We cross the line when the iPod becomes more than just a music player - when it becomes, in effect, an escape pod.
I see it every day: The earbuds go in, and a wall goes up. It has become all too easy to wrap yourself up in a musical microcosm and tune out the world at large. Friends walk by and offer friendly greetings that fall on voluntarily deaf ears.
This can't be healthy. For one thing, there are safety concerns. This city has enough speeding motorists, aggressive bicyclists and neurotic dog-walkers that impairing one of the five senses is a virtual death wish. Not to mention the havoc that earbuds at max volume can wreak on eardrums.
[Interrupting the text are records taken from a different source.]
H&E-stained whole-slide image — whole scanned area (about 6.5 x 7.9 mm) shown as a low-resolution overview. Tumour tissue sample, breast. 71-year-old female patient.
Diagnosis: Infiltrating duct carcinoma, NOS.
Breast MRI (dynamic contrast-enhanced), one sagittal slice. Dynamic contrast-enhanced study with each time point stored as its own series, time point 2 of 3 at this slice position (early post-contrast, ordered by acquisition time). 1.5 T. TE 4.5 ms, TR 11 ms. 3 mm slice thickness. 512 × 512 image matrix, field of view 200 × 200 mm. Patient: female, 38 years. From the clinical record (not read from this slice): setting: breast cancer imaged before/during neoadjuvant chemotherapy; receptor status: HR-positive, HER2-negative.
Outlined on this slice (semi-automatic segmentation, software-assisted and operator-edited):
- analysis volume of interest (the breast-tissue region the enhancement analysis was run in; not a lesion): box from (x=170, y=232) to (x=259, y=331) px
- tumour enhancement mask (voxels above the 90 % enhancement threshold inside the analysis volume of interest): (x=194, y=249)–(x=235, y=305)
The real issue, though, is our latent desire for isolation. All people want to be left alone at certain times, but there are some among us who would like to go one step further and build our own islands. An MP3 player can afford just such a luxury by giving users the opportunity to create a personal listening experience, shared with no one and tailored to one's every whim and inclination.
Keep those headphones on during meals - don't laugh; I've seen it - and during all public appearances except classes, and you can cloister yourself like a monk in a cave.
The book "Into the Wild" retells the journey of Chris McCandless, who graduated from college in the early '90s and then immediately hit the road, essentially abandoning society for months before dying alone in the Alaskan wilderness. If McCandless were alive, I do not doubt that he would love his iPod.
He was a young man who had witnessed humanity at its bleakest and most selfish, and he decided to give up on people altogether. I can't count the number of times I've felt that same call of the wild, the call of indignant resignation. But I thank God that I have yet to answer it.
I usually have my headphones on when I go running, and there have been days when I've turned the music up as loud as it will go just to erase my surroundings. But I find that some of the runs I truly enjoy are the ones when my ears are unencumbered. I hear my friends saying hello as they walk by, the birds cheering me on from the trees and the cars sputtering down the city streets.
There's a wide, noisy world out there. Let's start listening again.